On Monday 30 January 2017, Greg Freemyer wrote:
> On Mon, Jan 30, 2017 at 11:28 AM, reinhard hennig
>
> <reinhard.hen...@freenet.de> wrote:
> > my administration providing 12.000 Linux clients would appreciate
> > continueing evergreen with Leap42.2, because it is planned
> > to switch to leap 42.2 (13.2 at the moment) in a couple of months.
> >
> > That would be great.
>
> I don't know if it is working out, but the fundamental concept of
> Leap is that the 42.x series is easy to upgrade between.  In theory,
> 42.2 is 42.1 with a major service pack.
>
> Major changes will be held back until 43.x.

That's the theory. In practice seems that any packager/maintainer 
changes their packages however they want.

For example one of my packages (sbcl) was even not building anymore for 
42,2 although it was fine for 42.1. I've asked to revert the other 
incompatible change which broke my package but no chance ... I've had 
to change my package too otherwise they would have even removed my 
package from 42.2! Even this was a known issue, avoiding or reverting 
incompatible changes is obviously not important for Leap.
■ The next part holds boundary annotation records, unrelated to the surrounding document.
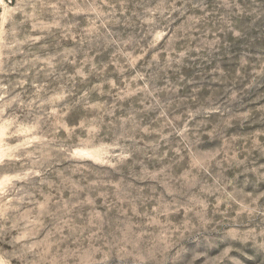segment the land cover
<instances>
[{
    "label": "clouds",
    "instance_id": "clouds-1",
    "mask_svg": "<svg viewBox=\"0 0 264 264\" xmlns=\"http://www.w3.org/2000/svg\"><path fill=\"white\" fill-rule=\"evenodd\" d=\"M0 264H264V0H0Z\"/></svg>",
    "mask_w": 264,
    "mask_h": 264
}]
</instances>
42.2 got a lot upgrades for no reason. Ok, the desktop stuff is always 
f**ked up anyways and I gave up to complain about that, But even things 
like texlive (about 6000 packages) got an update from version 2013 to 
2015. Why? Because just one user asked about that on mailing list ...

> So the need for Evergreen is much reduced with Leap.  Maybe you can
> ask on the main lists if that desire is working out for people.  I
> never had a Leap 42.1 machine and I only have one 42.2 machine, so I
> can't speak to how the concept is working.
>
> I can say I heard very few complaints from people seeing regressions
> when moving from 42.1 to 42.2

Yes it worked quiet good and I have to admit that this time I even liked 
the kernel upgrade, etc. because our hardware (Skylake desktop and 
laptops with intel graphics) was "too new" for 42.1. But I've had 
expected it and had 42,1 only running on a few test machines. The other 
13.1 machines are re-installed directly with 42.2. My users will not 
have to deal with annoying upgrades once per year ...

In general I don't see a major advantage for leap vs the old release 
model. I would be happy to stick with 42.2 for the next years (unless 
somebody stops these random package upgrades in the leap series.)